Frequently asked questions

Just click on the question to see the answer.

Who are Better Energy?

We are an independent energy company – Better Energy Supply Ltd – licensed by Ofgem, the national energy regulator, to supply gas to domestic and business customers throughout Great Britain. Energy company licences can be found on the Ofgem website.

How long have you been supplying gas?

Better Energy was incorporated in March 2010 and, after obtaining its gas licences later that year, began supplying gas customers in January 2011.

How can you be cheaper than larger suppliers?

We have access to the same wholesale gas markets as other suppliers and our overheads are lower. We encourage you to compare prices before signing up with any supplier – our current tariffs can be found on the get a quote page.

What do you mean by “making services simple and transparent”?

Our customers tell us that they find gas bills, and the gas industry as a whole, hard to understand. Our tariffs are simple and straightforward, with no more than a daily standing charge and a single unit price for each kWh (kilowatt-hour) used. Our bills and other communications are designed to help you to see exactly what you’re paying and why – the physical arrangements to get your gas to you are quite complex enough without the paperwork making it worse.

Do you own your own pipelines?

No – the pipelines through which gas is delivered to customers are owned by five regional companies (the Public Gas Transporters) and a number of Independent Gas Transporters. All suppliers use the services of these transporters to bring you your gas.

What if there is a leak?

The local gas transporter is responsible for the pipes in each area up to the point where the gas is taken from the meter (after which they are the customer’s responsibility). There are combined emergency arrangements across the country – if you smell gas or think that you may have a gas leak, do not use a naked flame or mobile phone and do not operate electrical switches. Turn off the gas supply at the meter, open doors and windows to allow the gas to escape and call the national gas emergency number 0800 111 999 at once.

Is there more risk in buying gas from Better Energy compared to larger suppliers?

All suppliers are regulated by Ofgem and have to participate in the energy industry governance arrangements. If any supplier falls short of the required standards there are clearly-established procedures to eject them from these arrangements and to transfer their customers to other suppliers.

How long will it take to transfer my supply to Better Energy?
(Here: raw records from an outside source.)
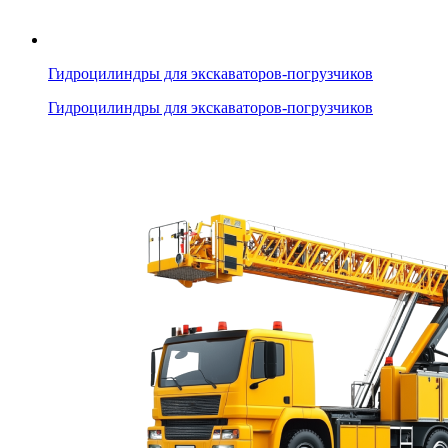
Гидроцилиндры для экскаваторов-погрузчиков
Гидроцилиндры для экскаваторов-погрузчиков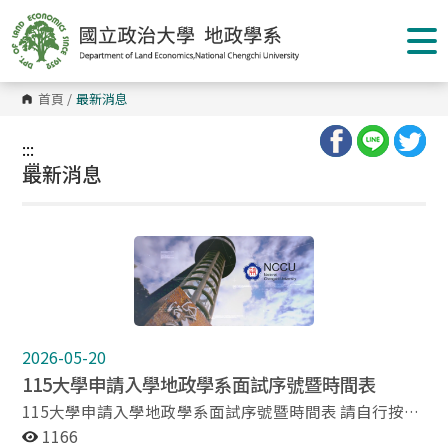
跳
到
主
要
內
容
首頁
/
最新消息
區
塊
:::
:::
最新消息
2026-05-20
115大學申請入學地政學系面試序號暨時間表
115大學申請入學地政學系面試序號暨時間表 請自行按報
考組別下載附件： 115大學申請入學地政學系面試序號暨
1166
Your supply will usually start three weeks after we receive your instructions to switch (including your direct debit mandate if you have chosen a tariff with this payment method). The switching process can be delayed if the industry’s central database has incomplete or incorrect information about your supply, or if there are reasons to think that it does. Your outgoing supplier can also delay the process by objecting to the transfer, but they are only allowed to do this:

  • if you ask them to,
  • if they are owed money, or
  • if you are a business customer and have a fixed term contract that will still be current at the transfer date.
What if I’m in a fixed term contract with my current supplier?

If you are a domestic customer you are always allowed to change supplier, although some fixed term tariffs have exit charges if you leave within the term. We suggest that you compare the savings from switching your supply with any exit charges so that you can decide whether to move your supply now or wait for your fixed term to end.

If you are a business customer your existing supplier can prevent you from transferring your supply unless you have given the required notice to end your existing contract. Some contracts allow notice (usually 28 days) to be given at any time, but most fixed price business contracts are for a fixed term and cannot be ended early except if there is a genuine change of customer at the premises being supplied. If you have a fixed term contract your supplier should send you a renewal letter, usually between two and four months before the end of the term, to tell you what tariff will apply after the term ends. There are two major pitfalls in this situation. If you don’t give give notice within the period specified in the letter you will be tied into the new tariff which will often involve a new fixed term at a much higher price. If you do give notice but don’t do anything else you won’t be tied in to a new term but the “out of contract” tariff you will then be on until you make arrangements for a new contract will often be even more expensive. Taking prompt action when your renewal letter arrives is the single biggest opportunity you are likely to have to make savings on your energy costs.

How is my meter read and when do I need to provide my own meter readings?

We encourage all customers to take regular meter readings. Shortly before your bill is due we will usually either contact you to ask you to send us a reading or read the meter ourselves. You can supply a meter reading at any time by emailing us or calling a member of the team. We will read your meter ourselves, and inspect it to make sure it is safe, at least every two years.

Do you supply electricity as well as gas?

We are licensed to supply electricity but still have some work to complete before we can start supplying customers. We hope to be ready within the next year. When we are, we will let all of our gas customers know so that those who prefer to buy their gas and electricity from the same supplier will have that option.

How often do you review your prices?

There are many variables that affect the price of gas. We try not to change our variable price tariffs to customers more than is absolutely necessary, and usually not more than once a year. When we do notify you of a change to your tariff, if you then tell us that you will be changing supplier we will defer the change to allow reasonable time for this to happen, so that by acting promptly you can avoid the effect of the change.

The prices of our fixed price tariffs are set based on current market conditions when they are launched and then remain fixed for the life of the tariff.